Naples:life,death &
                Miracle contact: Jeff Matthews

 © Jeff Matthews   entry May 2007
The Redeemers

Santa Maria della Redenzione dei Captivi

There is a related item on the church (left) mentioned in the text below. What follows (without further comment, other than that I found it very interesting) is the English-language text of an historical display on the premises of the main Bank of Naples in the city:

Aiding the congregation of the Santa Maria della Redenzione dei Captivi to free those of the Kingdom captured and enslaved by the Saracens.

For many centuries, Mediterranean peoples were troubled by piracy. The captives that were taken during these pirate raids were sent as slaves mainly to Tunis, Algiers and Tripoli. The Normans, Swabians, Angevins and Aragonese tried to set up coastal defenses, but it proved very difficult to control two-thousand miles of coastline from San Benedetto del Tronto to Gaeta. Even the Spanish and Austrian viceroys who ruled for approximately 250 years were not able to prevent pirate raids. In fact, there were frequent recurrences because these two European states had never declared war against the Muslims. It was only following the peace treaty of 1740 between the Kingdom of Naples and the Ottoman Empire that a renewal of trade was attempted. However, pirates continued to operate undisturbed in the western Mediterranean up until the early 19th century.

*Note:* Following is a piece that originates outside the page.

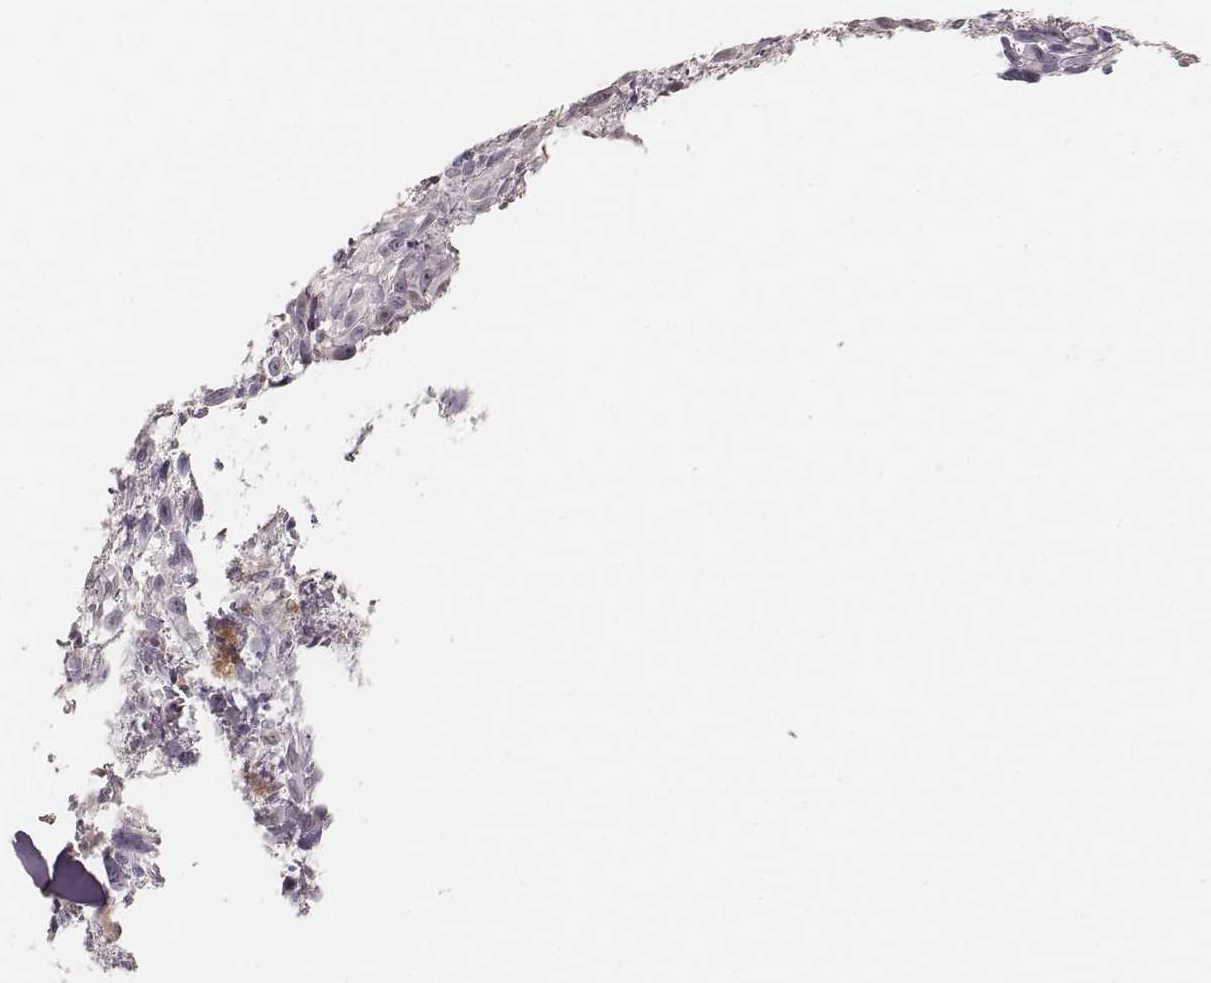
{"staining": {"intensity": "negative", "quantity": "none", "location": "none"}, "tissue": "melanoma", "cell_type": "Tumor cells", "image_type": "cancer", "snomed": [{"axis": "morphology", "description": "Malignant melanoma, NOS"}, {"axis": "topography", "description": "Skin"}], "caption": "Human malignant melanoma stained for a protein using immunohistochemistry reveals no expression in tumor cells.", "gene": "LY6K", "patient": {"sex": "male", "age": 83}}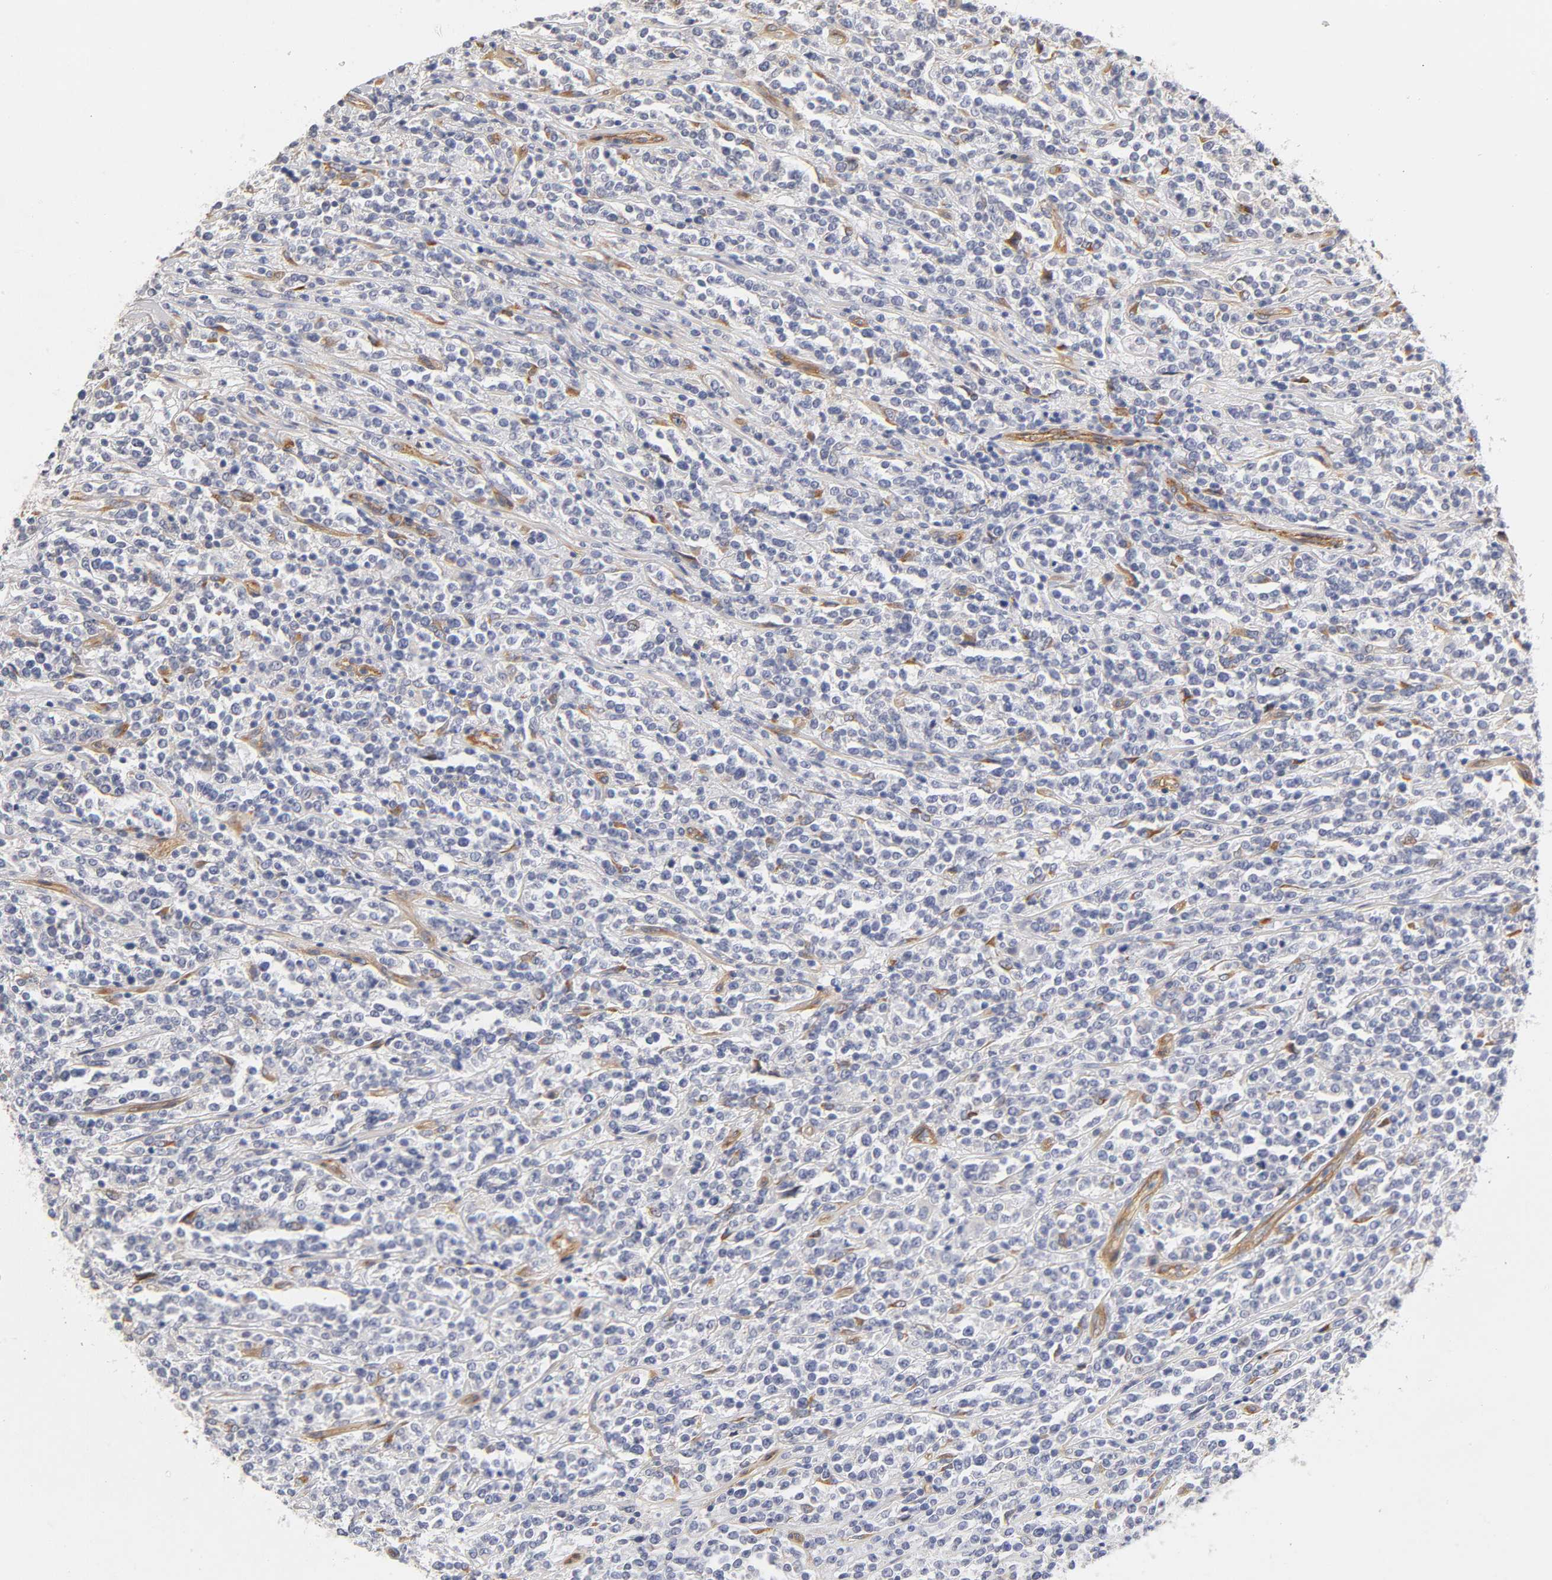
{"staining": {"intensity": "negative", "quantity": "none", "location": "none"}, "tissue": "lymphoma", "cell_type": "Tumor cells", "image_type": "cancer", "snomed": [{"axis": "morphology", "description": "Malignant lymphoma, non-Hodgkin's type, High grade"}, {"axis": "topography", "description": "Soft tissue"}], "caption": "Human high-grade malignant lymphoma, non-Hodgkin's type stained for a protein using immunohistochemistry shows no expression in tumor cells.", "gene": "LAMB1", "patient": {"sex": "male", "age": 18}}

Among its philanthropic works, the Banco e Monte della Pietà contributed to the release of slaves. Each year, the institution would set aside part of its profits which it would entrust to the Confraternity of Santa Maria del Gesù della Redenzione dei Captivi di Napoli, the first Italian lay institution, formed in 1548. The Confraternity would send its representatives--also called "Redeemers"--to African countries, mainly to Algiers, Tunisia, and to the island of Barcarole. As described in the institution's statutes, a redeemer was required to be a "conscientious and upright person," so that his task could be carried out "without personal designs, self-interest or attachment". Specially chartered vessels were used for these voyages of Redemption as they were known. On the outbound voyage, the vessels carried gifts for the various Rais, as well as an appropriate amount of money to pay the required ransom to release the slaves.

The slaves were mostly paupers that had been captured in Sicily, Puglia, along the Amalfi coast, and on [the islands of] Ischia and Procida. Without the contribution of the banking institution and other pious organizations, these slaves would never have been able to regain their freedom. After receiving information about the actual condition of the slaves that were to be freed, the governors of the Confraternity set about drawing up special documents (albarani) stating the amount of money to be paid for the slave mentioned in the document. This document served as a guarantee for the release, but payment was made later in Naples after verifying that the slave had actually been released. The average cost of a slave was 100 ducats, but this amount was dependent upon many factors: age, sex, physical health, ability to work and social class. Between the years 1601 and 1615, the accounts held by the Confraternity at Neapolitan banks showed transactions totalling approximately 100,000 ducats, which indicates the large number of Christians that had fallen in to the hands of the infidels.